Enclosure, Trienearagh, Co. Kerry
Co. Kerry |
Enclosures
In the townland of Trienearagh in north County Kerry, a large circular enclosure sits so close to nothing that it barely registers as a feature of the land at all.
Roughly 71 metres across and almost entirely levelled, it survives as little more than a faint trace in a field sloping away to the north-east, the kind of thing that rewards a careful eye but defeats a casual glance. Enclosures of this type, sometimes called ringforts, were among the most common settlement forms in early medieval Ireland, typically consisting of a raised earthen bank surrounding a domestic or farming area, but this one has been so thoroughly reduced that its original form can really only be inferred.

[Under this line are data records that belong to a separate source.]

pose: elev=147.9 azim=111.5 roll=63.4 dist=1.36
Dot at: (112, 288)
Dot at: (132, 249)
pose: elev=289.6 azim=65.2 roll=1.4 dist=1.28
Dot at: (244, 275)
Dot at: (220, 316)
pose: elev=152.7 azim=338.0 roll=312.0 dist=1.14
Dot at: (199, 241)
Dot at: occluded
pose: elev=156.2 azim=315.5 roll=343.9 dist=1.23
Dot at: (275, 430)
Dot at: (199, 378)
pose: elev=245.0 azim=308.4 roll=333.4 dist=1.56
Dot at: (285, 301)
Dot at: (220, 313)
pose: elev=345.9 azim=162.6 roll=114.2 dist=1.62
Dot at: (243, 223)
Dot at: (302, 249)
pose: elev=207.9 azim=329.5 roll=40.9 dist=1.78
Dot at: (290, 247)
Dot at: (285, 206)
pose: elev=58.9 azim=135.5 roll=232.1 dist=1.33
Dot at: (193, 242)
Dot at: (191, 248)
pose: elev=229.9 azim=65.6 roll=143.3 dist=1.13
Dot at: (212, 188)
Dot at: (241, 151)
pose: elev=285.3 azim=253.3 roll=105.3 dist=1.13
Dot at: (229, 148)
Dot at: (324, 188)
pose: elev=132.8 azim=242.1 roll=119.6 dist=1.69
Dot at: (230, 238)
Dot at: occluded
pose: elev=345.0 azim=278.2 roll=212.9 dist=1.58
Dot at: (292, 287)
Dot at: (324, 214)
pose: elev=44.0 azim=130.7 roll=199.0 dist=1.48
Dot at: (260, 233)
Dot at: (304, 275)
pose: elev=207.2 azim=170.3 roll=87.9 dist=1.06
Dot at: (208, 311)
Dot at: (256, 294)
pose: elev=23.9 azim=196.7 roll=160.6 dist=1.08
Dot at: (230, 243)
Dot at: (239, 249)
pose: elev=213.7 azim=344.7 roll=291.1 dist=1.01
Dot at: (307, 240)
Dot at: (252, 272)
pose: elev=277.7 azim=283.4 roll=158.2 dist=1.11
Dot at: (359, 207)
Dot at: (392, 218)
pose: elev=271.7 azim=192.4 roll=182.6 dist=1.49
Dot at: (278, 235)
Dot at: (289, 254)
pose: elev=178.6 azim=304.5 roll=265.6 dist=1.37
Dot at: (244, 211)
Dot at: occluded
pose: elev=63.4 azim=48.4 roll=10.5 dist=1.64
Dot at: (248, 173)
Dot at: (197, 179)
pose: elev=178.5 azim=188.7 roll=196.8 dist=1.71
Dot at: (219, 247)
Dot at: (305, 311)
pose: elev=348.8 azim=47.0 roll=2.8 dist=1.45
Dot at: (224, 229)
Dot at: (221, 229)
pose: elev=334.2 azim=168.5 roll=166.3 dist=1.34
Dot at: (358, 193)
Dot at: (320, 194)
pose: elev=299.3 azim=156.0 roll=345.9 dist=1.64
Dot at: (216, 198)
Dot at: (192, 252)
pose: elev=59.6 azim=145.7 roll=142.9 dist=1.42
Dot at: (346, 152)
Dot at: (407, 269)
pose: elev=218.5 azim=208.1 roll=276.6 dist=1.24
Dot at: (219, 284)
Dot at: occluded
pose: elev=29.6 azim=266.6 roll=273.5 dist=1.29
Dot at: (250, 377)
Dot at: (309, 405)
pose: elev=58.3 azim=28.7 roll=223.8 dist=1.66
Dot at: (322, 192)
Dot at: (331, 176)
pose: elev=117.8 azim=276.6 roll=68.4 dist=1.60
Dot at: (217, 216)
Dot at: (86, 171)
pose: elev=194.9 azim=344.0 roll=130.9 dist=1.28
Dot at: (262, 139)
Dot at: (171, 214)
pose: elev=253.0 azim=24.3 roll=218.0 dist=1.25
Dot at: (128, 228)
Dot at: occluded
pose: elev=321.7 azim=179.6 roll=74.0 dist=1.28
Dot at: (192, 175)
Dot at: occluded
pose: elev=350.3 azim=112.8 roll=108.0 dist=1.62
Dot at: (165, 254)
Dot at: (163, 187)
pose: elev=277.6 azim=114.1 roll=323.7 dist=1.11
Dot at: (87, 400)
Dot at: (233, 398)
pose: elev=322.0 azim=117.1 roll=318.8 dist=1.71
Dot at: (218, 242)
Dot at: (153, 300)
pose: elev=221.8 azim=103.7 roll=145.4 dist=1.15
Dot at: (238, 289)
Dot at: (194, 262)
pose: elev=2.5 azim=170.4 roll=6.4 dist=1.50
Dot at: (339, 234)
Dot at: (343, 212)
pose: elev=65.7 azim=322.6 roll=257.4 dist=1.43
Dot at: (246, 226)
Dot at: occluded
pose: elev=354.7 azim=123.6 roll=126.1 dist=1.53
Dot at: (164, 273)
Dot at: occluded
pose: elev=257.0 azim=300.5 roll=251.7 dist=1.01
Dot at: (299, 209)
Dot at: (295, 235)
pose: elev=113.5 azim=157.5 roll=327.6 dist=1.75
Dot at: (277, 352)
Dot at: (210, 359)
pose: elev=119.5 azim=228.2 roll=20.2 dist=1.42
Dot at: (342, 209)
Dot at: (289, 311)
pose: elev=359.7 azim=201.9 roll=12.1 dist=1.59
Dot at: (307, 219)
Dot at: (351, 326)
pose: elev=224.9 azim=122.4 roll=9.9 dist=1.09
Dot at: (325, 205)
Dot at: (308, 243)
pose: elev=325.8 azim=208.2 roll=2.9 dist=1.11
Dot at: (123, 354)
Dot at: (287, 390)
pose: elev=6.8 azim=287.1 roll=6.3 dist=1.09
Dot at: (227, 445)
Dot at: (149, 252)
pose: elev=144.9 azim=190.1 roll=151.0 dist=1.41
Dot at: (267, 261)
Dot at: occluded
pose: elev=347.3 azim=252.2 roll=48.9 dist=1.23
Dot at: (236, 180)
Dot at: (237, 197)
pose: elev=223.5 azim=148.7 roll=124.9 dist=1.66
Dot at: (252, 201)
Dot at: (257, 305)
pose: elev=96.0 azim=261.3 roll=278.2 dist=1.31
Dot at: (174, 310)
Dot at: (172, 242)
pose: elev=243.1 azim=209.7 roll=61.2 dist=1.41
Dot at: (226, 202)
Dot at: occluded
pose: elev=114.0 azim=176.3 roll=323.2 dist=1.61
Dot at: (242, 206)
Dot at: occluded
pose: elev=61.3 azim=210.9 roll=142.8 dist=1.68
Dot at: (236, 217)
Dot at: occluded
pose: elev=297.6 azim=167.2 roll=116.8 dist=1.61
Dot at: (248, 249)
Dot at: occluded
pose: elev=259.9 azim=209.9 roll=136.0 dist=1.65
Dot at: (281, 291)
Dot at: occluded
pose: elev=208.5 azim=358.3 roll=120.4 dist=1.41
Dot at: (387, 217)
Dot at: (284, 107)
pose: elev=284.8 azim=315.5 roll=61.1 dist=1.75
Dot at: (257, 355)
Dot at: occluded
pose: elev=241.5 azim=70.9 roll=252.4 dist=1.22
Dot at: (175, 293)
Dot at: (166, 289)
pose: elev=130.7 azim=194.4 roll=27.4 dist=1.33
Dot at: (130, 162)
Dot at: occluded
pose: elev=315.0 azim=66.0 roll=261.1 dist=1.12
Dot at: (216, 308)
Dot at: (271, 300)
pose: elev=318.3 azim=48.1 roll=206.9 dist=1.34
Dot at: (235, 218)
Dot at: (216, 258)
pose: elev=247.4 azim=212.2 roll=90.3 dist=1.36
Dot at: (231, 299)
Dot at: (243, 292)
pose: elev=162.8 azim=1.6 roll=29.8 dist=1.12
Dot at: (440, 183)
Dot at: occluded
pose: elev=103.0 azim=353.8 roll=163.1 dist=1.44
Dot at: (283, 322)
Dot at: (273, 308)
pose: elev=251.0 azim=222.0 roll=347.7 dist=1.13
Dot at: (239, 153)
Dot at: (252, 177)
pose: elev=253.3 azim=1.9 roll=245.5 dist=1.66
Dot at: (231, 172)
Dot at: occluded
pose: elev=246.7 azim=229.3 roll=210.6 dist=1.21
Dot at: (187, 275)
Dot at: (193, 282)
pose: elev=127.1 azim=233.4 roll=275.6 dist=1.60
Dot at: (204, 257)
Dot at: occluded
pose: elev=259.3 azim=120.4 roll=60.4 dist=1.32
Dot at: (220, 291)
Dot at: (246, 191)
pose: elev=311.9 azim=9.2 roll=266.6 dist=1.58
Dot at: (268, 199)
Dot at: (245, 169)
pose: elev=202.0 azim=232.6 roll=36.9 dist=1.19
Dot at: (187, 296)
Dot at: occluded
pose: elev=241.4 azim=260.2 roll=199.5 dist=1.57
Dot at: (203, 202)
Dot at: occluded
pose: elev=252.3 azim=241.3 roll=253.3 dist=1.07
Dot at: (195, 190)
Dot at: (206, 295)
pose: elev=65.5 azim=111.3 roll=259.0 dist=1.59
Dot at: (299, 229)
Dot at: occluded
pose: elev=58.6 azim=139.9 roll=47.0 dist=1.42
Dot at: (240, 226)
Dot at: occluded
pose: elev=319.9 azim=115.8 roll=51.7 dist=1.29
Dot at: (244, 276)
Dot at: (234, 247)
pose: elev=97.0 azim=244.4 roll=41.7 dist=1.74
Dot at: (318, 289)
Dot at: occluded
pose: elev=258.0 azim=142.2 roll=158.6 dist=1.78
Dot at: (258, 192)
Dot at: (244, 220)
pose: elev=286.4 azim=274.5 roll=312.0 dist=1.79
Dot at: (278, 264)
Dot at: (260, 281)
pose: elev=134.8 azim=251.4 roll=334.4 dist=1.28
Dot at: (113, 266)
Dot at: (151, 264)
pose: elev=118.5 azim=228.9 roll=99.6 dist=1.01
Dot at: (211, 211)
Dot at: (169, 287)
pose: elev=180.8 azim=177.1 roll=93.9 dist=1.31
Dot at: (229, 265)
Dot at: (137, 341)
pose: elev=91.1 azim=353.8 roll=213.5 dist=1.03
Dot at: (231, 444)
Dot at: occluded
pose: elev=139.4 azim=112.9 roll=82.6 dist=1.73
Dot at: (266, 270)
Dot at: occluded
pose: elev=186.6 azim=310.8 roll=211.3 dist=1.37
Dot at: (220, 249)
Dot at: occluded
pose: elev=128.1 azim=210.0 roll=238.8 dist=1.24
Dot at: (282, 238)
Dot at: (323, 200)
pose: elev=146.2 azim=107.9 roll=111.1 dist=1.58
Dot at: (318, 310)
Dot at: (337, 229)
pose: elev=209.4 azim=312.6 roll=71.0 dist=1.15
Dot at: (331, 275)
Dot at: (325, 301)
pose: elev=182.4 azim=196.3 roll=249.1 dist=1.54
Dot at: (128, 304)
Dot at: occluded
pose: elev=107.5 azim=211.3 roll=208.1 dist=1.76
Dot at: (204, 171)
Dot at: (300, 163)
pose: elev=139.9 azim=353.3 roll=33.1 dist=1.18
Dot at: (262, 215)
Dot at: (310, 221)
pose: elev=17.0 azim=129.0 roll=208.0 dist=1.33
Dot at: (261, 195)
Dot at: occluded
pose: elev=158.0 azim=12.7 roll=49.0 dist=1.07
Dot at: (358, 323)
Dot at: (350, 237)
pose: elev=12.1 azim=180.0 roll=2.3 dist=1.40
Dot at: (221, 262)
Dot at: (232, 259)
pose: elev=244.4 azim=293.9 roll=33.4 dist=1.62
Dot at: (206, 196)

What makes its cartographic history quietly interesting is the gap in the record. The enclosure does not appear on the first edition Ordnance Survey map of the area, suggesting it was either too degraded to be recorded or simply overlooked by the original surveyors. By the time the 1915 revision was made, however, it had been noted and marked, which places its documented existence within a narrow window of early twentieth-century mapping. Whether it had been partially visible for centuries before that, slowly disappearing under the pressure of agriculture, is not something the surviving evidence makes clear. The survey work of C. Toal, published in 1995 as part of the North Kerry Archaeological Survey, brought the site back into any kind of formal attention.